In Sardegna l’incidenza della sclerosi multipla è tre volte superiore al resto d’Italia

L’ età media  di insorgenza della patologia si assesta intorno ai 22 anni, le donne sono le più colpite

In Sardegna l’incidenza della sclerosi multipla e’ tre volte superiore rispetto al resto d’Italia e in linea con i dati registrati nei Paesi scandinavi. E le donne sono piu’ colpite degli uomini. Parte da Cagliari il nuovo progetto “SM two steps, nuovi scenari in SM: orientarsi con le nuove terapie”, primo confronto tra specialisti della grave patologia, che tocchera’ in seguito Bari e Roma. “Attualmente le terapie a disposizione sono molte e particolarmente innovative ed efficaci” afferma Maria Giovanna Marrosu, direttrice del centro di sclerosi dell’ospedale Binaghi, a capo di un gruppo di lavoro che ha studiato il fenomeno nella regione. Un altro dato peculiare della Sardegna e’ quello relativo alla fascia di eta’ delle persone colpite dalla patologia: secondo i risultati del gruppo di lavoro, l’eta’ di insorgenza si e’ progressivamente abbassata nel corso degli ultimi 50 anni, con una media di 22 anni all’esordio.
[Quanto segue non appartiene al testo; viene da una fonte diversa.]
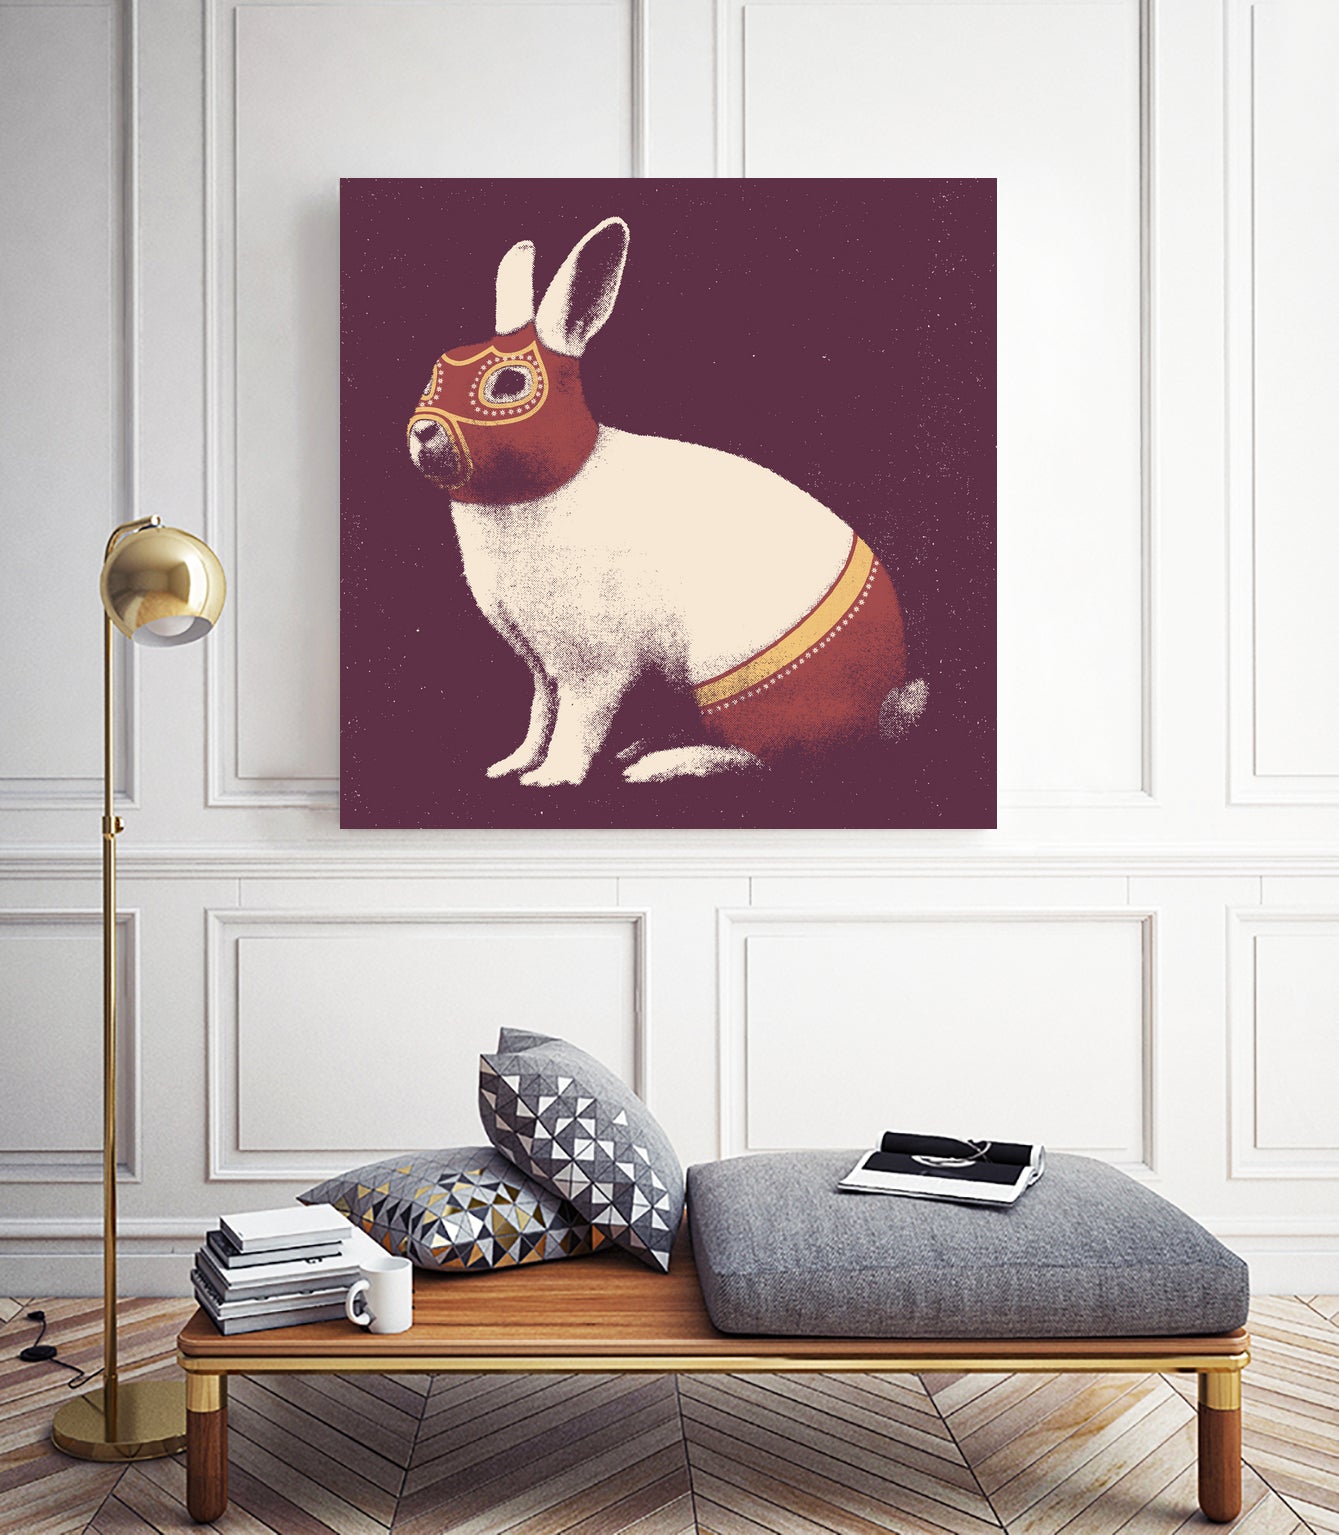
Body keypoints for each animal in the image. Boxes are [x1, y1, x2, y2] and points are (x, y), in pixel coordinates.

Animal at [407, 216, 925, 787]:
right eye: (436, 371)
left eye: (508, 384)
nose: (422, 431)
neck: (556, 480)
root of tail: (884, 704)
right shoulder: (541, 666)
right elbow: (541, 713)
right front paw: (511, 764)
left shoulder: (594, 666)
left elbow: (576, 722)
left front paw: (553, 778)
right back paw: (640, 749)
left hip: (732, 681)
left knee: (761, 756)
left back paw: (658, 765)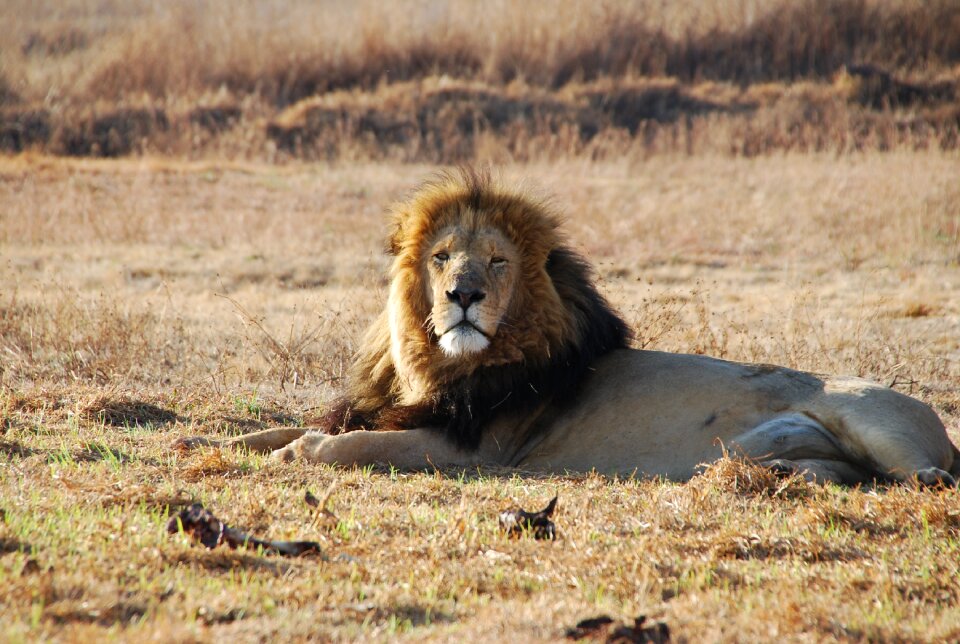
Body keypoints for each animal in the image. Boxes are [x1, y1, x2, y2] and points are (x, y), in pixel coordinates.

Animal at [176, 169, 956, 486]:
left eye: (496, 260)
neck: (433, 365)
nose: (462, 295)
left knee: (926, 478)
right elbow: (283, 426)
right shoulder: (400, 406)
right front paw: (205, 443)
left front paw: (299, 453)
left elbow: (356, 445)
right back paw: (772, 474)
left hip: (867, 415)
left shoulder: (476, 450)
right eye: (440, 258)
Nell’Isola, come per le altre regioni e il resto del mondo, la sclerosi multipla si conferma patologia ‘in rosa’ con un rapporto di 2,7 donne per ogni uomo affetto. La forma piu’ diffusa di patologia e’ quella recidivante-remittente, caratterizzata da attacchi acuti a cui seguono periodi variabili di remissione dei sintomi. Gli specialisti si sono confrontati oggi sui farmaci di nuova generazione, che si affiancano a terapie gia’ disponibili e che offrono ai neurologi uno scenario terapeutico rinnovato e l’opportunita’ di definire percorsi di cura sempre piu’ personalizzati, in grado di massimizzare i benefici di ogni singolo trattamento e minimizzare i rischi per i pazienti.